One of the added attractions and selling points of Marshalltown has become the renovated and lively Orpheum Theater. Under the vision and enthusiastic leadership of Executive Director Pip Gordon, the outreach to the community continues to grow in ways too numerous to list. But after the article in the T-R spelling out the Orpheum's deficit budget, I am concerned about its future: its vision, its coffee shop, its outreach, its role in the development of East Main Street and the community.
The Iowa Valley Community College District committed to a long-term plan in supporting the vision of the Orpheum and aiding in its success. Chancellor Duree acknowledged the unique status the Orpheum has brought to Marshalltown. He also said "...the college leadership at the time the bond passed may not have been as forward-looking as it could have been when it comes to the budget and operation of the theater." The Orpheum was part of the $35 million IVCCD bond issue with $3 million going to renovation.The article did not mention how much of the bond issue money was also committed to getting the Orpheum launched. Surely there was money designated for preparing the facility, hiring staff, setting out a several year plan to accomplish the vision that such an undertaking requires. It takes several years for programs to get started, mature, find funding, grow support and become successful. The Orpheum was to have five to seven years to reach a sustainable success level. It is only into its third year.

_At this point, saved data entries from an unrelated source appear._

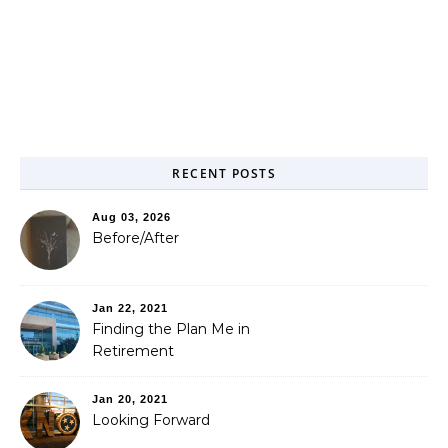
RECENT POSTS
Aug 03, 2026
Before/After
Jan 22, 2021
Finding the Plan Me in
Retirement
Jan 20, 2021
Looking Forward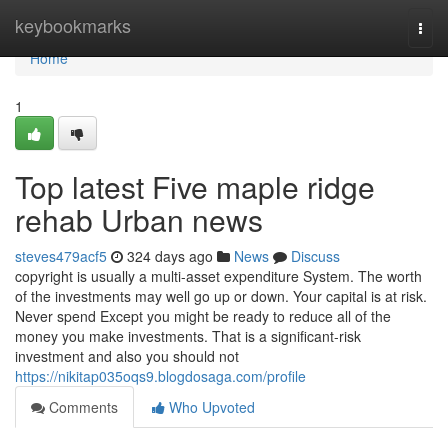
Home
keybookmarks
Togg
navi
Home
1
Top latest Five maple ridge
rehab Urban news
steves479acf5
324 days ago
News
Discuss
copyright is usually a multi-asset expenditure System. The worth
of the investments may well go up or down. Your capital is at risk.
Never spend Except you might be ready to reduce all of the
money you make investments. That is a significant-risk
investment and also you should not
https://nikitap035oqs9.blogdosaga.com/profile
Comments
Who Upvoted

I encourage IVCCD to honor its commitment to the Orpheum and supporters of the bond issue. Lack of foresight on the part of IVCCD should not result in premature abandonment of the program. I love the Orpheum. It has the best coffee in town. I'm addicted to its peanut butter wraps. I love taking a good book to read surrounded by the memorabilia that reminds me of growing up in Marshalltown. On a lonely Sunday afternoon, for a very low cost, I can watch a movie from the past.
Without the theater and the supporting coffee shop, each providing the visual framework for what we call the Orpheum, it's like puncturing a balloon and looking at the shriveled-up blob and saying, "Well, we still have a balloon." I hope this is not the future of the Orpheum.